===== Excerpted data =====

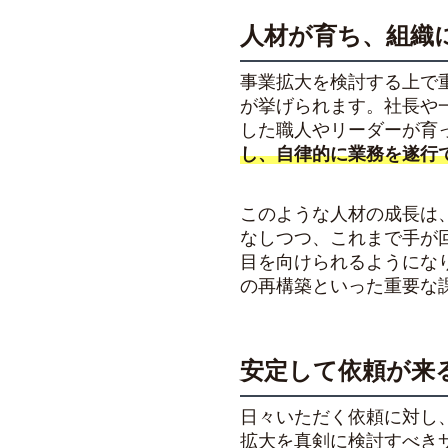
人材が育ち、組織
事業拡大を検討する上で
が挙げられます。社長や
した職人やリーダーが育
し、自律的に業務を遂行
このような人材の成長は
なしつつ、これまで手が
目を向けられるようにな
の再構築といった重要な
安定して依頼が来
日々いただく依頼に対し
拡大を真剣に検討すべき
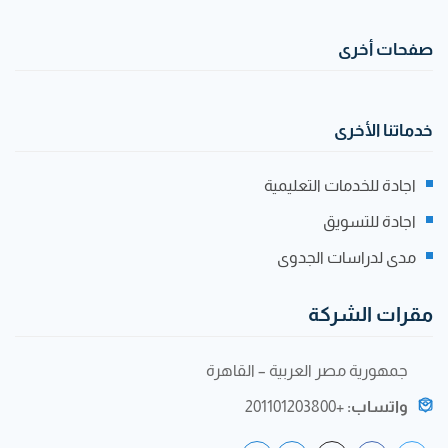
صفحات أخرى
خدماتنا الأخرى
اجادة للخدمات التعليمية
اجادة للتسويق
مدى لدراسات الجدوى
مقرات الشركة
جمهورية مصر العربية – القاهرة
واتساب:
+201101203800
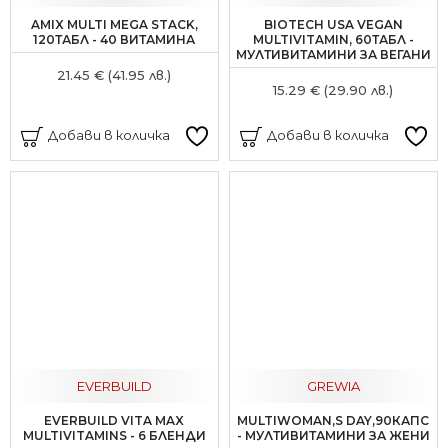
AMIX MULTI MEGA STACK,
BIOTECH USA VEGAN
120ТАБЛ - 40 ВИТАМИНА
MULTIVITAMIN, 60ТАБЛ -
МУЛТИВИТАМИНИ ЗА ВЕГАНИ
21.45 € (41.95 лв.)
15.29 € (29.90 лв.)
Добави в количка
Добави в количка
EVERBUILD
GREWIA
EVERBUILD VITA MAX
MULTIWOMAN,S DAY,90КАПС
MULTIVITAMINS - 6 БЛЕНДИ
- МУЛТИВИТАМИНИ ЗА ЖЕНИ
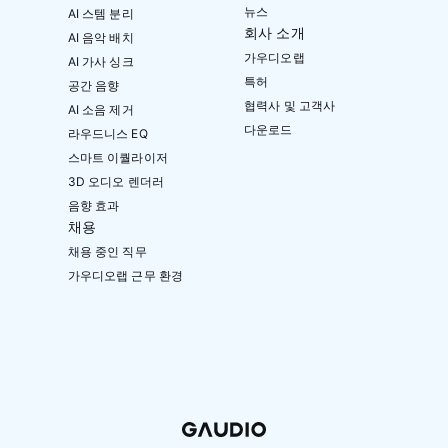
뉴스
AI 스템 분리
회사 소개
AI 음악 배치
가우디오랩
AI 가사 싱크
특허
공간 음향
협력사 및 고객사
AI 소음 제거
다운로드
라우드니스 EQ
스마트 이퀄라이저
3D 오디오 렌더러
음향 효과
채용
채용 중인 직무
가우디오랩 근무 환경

=====

• _Exercise aim_
Copy the text under each picture in the rows above word for word, and leave the pictures themselves out of your answer.

• _Answer_
人材が育ち、組織
事業拡大を検討する上で
が挙げられます。社長や
した職人やリーダーが育
し、自律的に業務を遂行
このような人材の成長は
なしつつ、これまで手が
目を向けられるようにな
の再構築といった重要な
安定して依頼が来
日々いただく依頼に対し
拡大を真剣に検討すべき
صفحات أخرى
خدماتنا الأخرى
اجادة للخدمات التعليمية
اجادة للتسويق
مدى لدراسات الجدوى
مقرات الشركة
جمهورية مصر العربية – القاهرة
واتساب:
+201101203800
AMIX MULTI MEGA STACK,
BIOTECH USA VEGAN
120ТАБЛ - 40 ВИТАМИНА
MULTIVITAMIN, 60ТАБЛ -
МУЛТИВИТАМИНИ ЗА ВЕГАНИ
21.45 € (41.95 лв.)
15.29 € (29.90 лв.)
Добави в количка
Добави в количка
EVERBUILD
GREWIA
EVERBUILD VITA MAX
MULTIWOMAN,S DAY,90КАПС
MULTIVITAMINS - 6 БЛЕНДИ
- МУЛТИВИТАМИНИ ЗА ЖЕНИ
뉴스
AI 스템 분리
회사 소개
AI 음악 배치
가우디오랩
AI 가사 싱크
특허
공간 음향
협력사 및 고객사
AI 소음 제거
다운로드
라우드니스 EQ
스마트 이퀄라이저
3D 오디오 렌더러
음향 효과
채용
채용 중인 직무
가우디오랩 근무 환경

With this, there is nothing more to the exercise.